### Exercise brief:
Reproduce all the records with every "Adaugă în coș" swapped for "Cumpără acum", leaving everything else untouched.

### Extracted entries:
□ □ □ □ □ □ □

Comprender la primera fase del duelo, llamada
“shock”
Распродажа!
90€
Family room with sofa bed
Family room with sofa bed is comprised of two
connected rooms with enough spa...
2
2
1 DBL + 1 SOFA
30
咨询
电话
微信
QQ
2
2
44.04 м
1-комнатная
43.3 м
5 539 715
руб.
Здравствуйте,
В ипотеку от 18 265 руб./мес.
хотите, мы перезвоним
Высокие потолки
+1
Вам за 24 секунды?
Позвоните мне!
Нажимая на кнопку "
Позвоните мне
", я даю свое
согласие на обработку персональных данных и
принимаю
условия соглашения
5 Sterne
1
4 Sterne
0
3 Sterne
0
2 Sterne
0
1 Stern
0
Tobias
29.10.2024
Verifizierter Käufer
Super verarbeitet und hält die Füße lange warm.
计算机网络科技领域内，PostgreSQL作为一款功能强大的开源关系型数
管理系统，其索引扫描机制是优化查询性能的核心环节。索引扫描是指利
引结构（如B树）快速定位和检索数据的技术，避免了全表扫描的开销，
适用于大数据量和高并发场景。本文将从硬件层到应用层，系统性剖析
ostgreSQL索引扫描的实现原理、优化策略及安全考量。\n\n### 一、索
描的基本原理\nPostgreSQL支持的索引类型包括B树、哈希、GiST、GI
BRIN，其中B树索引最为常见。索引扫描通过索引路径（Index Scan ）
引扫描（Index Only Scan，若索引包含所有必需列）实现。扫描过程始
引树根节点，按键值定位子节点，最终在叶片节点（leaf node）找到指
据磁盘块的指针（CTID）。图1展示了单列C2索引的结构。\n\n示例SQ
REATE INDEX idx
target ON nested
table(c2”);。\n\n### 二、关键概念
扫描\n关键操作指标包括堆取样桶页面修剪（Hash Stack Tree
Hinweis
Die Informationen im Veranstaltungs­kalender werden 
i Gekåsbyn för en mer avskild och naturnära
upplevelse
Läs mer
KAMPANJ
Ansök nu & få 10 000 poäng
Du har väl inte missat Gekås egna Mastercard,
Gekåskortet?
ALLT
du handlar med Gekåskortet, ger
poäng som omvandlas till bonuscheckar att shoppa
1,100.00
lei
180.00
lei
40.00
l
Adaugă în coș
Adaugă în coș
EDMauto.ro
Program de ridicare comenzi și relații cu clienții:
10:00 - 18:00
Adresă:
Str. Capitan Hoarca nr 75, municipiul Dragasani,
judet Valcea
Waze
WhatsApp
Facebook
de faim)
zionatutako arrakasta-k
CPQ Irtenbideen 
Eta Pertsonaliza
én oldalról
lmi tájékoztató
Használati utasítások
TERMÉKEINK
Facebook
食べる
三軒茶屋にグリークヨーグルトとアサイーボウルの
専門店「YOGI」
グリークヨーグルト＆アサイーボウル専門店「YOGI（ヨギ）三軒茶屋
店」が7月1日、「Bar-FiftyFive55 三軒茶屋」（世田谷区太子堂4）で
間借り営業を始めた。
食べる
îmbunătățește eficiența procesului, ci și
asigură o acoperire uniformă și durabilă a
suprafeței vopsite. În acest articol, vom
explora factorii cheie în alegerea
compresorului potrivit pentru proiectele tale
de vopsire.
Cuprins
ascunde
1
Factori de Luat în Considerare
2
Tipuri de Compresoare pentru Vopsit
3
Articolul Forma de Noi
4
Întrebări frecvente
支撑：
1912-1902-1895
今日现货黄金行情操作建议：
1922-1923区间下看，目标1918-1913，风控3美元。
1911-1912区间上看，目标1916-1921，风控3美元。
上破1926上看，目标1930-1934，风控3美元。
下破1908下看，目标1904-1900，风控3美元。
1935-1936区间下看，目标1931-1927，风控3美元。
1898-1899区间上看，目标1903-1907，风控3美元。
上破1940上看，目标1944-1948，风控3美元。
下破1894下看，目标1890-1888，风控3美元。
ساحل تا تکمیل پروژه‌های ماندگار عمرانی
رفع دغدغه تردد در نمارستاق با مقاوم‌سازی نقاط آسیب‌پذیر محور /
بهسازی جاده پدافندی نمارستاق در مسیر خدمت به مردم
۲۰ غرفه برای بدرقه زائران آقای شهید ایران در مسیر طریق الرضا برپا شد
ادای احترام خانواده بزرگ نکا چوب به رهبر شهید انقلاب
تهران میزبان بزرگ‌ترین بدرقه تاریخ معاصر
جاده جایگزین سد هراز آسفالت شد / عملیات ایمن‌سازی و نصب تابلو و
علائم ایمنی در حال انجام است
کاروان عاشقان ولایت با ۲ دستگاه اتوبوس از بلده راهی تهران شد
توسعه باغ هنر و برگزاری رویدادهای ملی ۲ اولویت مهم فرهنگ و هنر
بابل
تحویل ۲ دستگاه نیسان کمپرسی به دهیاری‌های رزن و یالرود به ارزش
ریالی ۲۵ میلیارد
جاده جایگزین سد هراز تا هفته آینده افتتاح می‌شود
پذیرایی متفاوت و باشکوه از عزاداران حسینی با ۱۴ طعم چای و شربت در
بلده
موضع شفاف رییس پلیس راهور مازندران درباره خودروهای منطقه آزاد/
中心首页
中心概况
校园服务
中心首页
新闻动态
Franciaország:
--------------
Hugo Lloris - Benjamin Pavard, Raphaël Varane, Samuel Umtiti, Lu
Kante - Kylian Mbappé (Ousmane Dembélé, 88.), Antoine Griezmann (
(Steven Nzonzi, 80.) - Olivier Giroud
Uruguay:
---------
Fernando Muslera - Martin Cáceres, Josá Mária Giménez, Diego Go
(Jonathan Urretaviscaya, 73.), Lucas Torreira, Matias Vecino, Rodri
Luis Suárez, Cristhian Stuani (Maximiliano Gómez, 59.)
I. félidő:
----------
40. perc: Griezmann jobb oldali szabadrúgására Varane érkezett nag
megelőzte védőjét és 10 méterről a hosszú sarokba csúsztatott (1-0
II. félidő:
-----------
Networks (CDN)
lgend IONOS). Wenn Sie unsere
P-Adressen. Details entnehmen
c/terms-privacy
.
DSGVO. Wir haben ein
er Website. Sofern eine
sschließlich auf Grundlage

□ □ □ □ □ □ □

### Result of the task:
Comprender la primera fase del duelo, llamada
“shock”
Распродажа!
90€
Family room with sofa bed
Family room with sofa bed is comprised of two
connected rooms with enough spa...
2
2
1 DBL + 1 SOFA
30
咨询
电话
微信
QQ
2
2
44.04 м
1-комнатная
43.3 м
5 539 715
руб.
Здравствуйте,
В ипотеку от 18 265 руб./мес.
хотите, мы перезвоним
Высокие потолки
+1
Вам за 24 секунды?
Позвоните мне!
Нажимая на кнопку "
Позвоните мне
", я даю свое
согласие на обработку персональных данных и
принимаю
условия соглашения
5 Sterne
1
4 Sterne
0
3 Sterne
0
2 Sterne
0
1 Stern
0
Tobias
29.10.2024
Verifizierter Käufer
Super verarbeitet und hält die Füße lange warm.
计算机网络科技领域内，PostgreSQL作为一款功能强大的开源关系型数
管理系统，其索引扫描机制是优化查询性能的核心环节。索引扫描是指利
引结构（如B树）快速定位和检索数据的技术，避免了全表扫描的开销，
适用于大数据量和高并发场景。本文将从硬件层到应用层，系统性剖析
ostgreSQL索引扫描的实现原理、优化策略及安全考量。\n\n### 一、索
描的基本原理\nPostgreSQL支持的索引类型包括B树、哈希、GiST、GI
BRIN，其中B树索引最为常见。索引扫描通过索引路径（Index Scan ）
引扫描（Index Only Scan，若索引包含所有必需列）实现。扫描过程始
引树根节点，按键值定位子节点，最终在叶片节点（leaf node）找到指
据磁盘块的指针（CTID）。图1展示了单列C2索引的结构。\n\n示例SQ
REATE INDEX idx
target ON nested
table(c2”);。\n\n### 二、关键概念
扫描\n关键操作指标包括堆取样桶页面修剪（Hash Stack Tree
Hinweis
Die Informationen im Veranstaltungs­kalender werden 
i Gekåsbyn för en mer avskild och naturnära
upplevelse
Läs mer
KAMPANJ
Ansök nu & få 10 000 poäng
Du har väl inte missat Gekås egna Mastercard,
Gekåskortet?
ALLT
du handlar med Gekåskortet, ger
poäng som omvandlas till bonuscheckar att shoppa
1,100.00
lei
180.00
lei
40.00
l
Cumpără acum
Cumpără acum
EDMauto.ro
Program de ridicare comenzi și relații cu clienții:
10:00 - 18:00
Adresă:
Str. Capitan Hoarca nr 75, municipiul Dragasani,
judet Valcea
Waze
WhatsApp
Facebook
de faim)
zionatutako arrakasta-k
CPQ Irtenbideen 
Eta Pertsonaliza
én oldalról
lmi tájékoztató
Használati utasítások
TERMÉKEINK
Facebook
食べる
三軒茶屋にグリークヨーグルトとアサイーボウルの
専門店「YOGI」
グリークヨーグルト＆アサイーボウル専門店「YOGI（ヨギ）三軒茶屋
店」が7月1日、「Bar-FiftyFive55 三軒茶屋」（世田谷区太子堂4）で
間借り営業を始めた。
食べる
îmbunătățește eficiența procesului, ci și
asigură o acoperire uniformă și durabilă a
suprafeței vopsite. În acest articol, vom
explora factorii cheie în alegerea
compresorului potrivit pentru proiectele tale
de vopsire.
Cuprins
ascunde
1
Factori de Luat în Considerare
2
Tipuri de Compresoare pentru Vopsit
3
Articolul Forma de Noi
4
Întrebări frecvente
支撑：
1912-1902-1895
今日现货黄金行情操作建议：
1922-1923区间下看，目标1918-1913，风控3美元。
1911-1912区间上看，目标1916-1921，风控3美元。
上破1926上看，目标1930-1934，风控3美元。
下破1908下看，目标1904-1900，风控3美元。
1935-1936区间下看，目标1931-1927，风控3美元。
1898-1899区间上看，目标1903-1907，风控3美元。
上破1940上看，目标1944-1948，风控3美元。
下破1894下看，目标1890-1888，风控3美元。
ساحل تا تکمیل پروژه‌های ماندگار عمرانی
رفع دغدغه تردد در نمارستاق با مقاوم‌سازی نقاط آسیب‌پذیر محور /
بهسازی جاده پدافندی نمارستاق در مسیر خدمت به مردم
۲۰ غرفه برای بدرقه زائران آقای شهید ایران در مسیر طریق الرضا برپا شد
ادای احترام خانواده بزرگ نکا چوب به رهبر شهید انقلاب
تهران میزبان بزرگ‌ترین بدرقه تاریخ معاصر
جاده جایگزین سد هراز آسفالت شد / عملیات ایمن‌سازی و نصب تابلو و
علائم ایمنی در حال انجام است
کاروان عاشقان ولایت با ۲ دستگاه اتوبوس از بلده راهی تهران شد
توسعه باغ هنر و برگزاری رویدادهای ملی ۲ اولویت مهم فرهنگ و هنر
بابل
تحویل ۲ دستگاه نیسان کمپرسی به دهیاری‌های رزن و یالرود به ارزش
ریالی ۲۵ میلیارد
جاده جایگزین سد هراز تا هفته آینده افتتاح می‌شود
پذیرایی متفاوت و باشکوه از عزاداران حسینی با ۱۴ طعم چای و شربت در
بلده
موضع شفاف رییس پلیس راهور مازندران درباره خودروهای منطقه آزاد/
中心首页
中心概况
校园服务
中心首页
新闻动态
Franciaország:
--------------
Hugo Lloris - Benjamin Pavard, Raphaël Varane, Samuel Umtiti, Lu
Kante - Kylian Mbappé (Ousmane Dembélé, 88.), Antoine Griezmann (
(Steven Nzonzi, 80.) - Olivier Giroud
Uruguay:
---------
Fernando Muslera - Martin Cáceres, Josá Mária Giménez, Diego Go
(Jonathan Urretaviscaya, 73.), Lucas Torreira, Matias Vecino, Rodri
Luis Suárez, Cristhian Stuani (Maximiliano Gómez, 59.)
I. félidő:
----------
40. perc: Griezmann jobb oldali szabadrúgására Varane érkezett nag
megelőzte védőjét és 10 méterről a hosszú sarokba csúsztatott (1-0
II. félidő:
-----------
Networks (CDN)
lgend IONOS). Wenn Sie unsere
P-Adressen. Details entnehmen
c/terms-privacy
.
DSGVO. Wir haben ein
er Website. Sofern eine
sschließlich auf Grundlage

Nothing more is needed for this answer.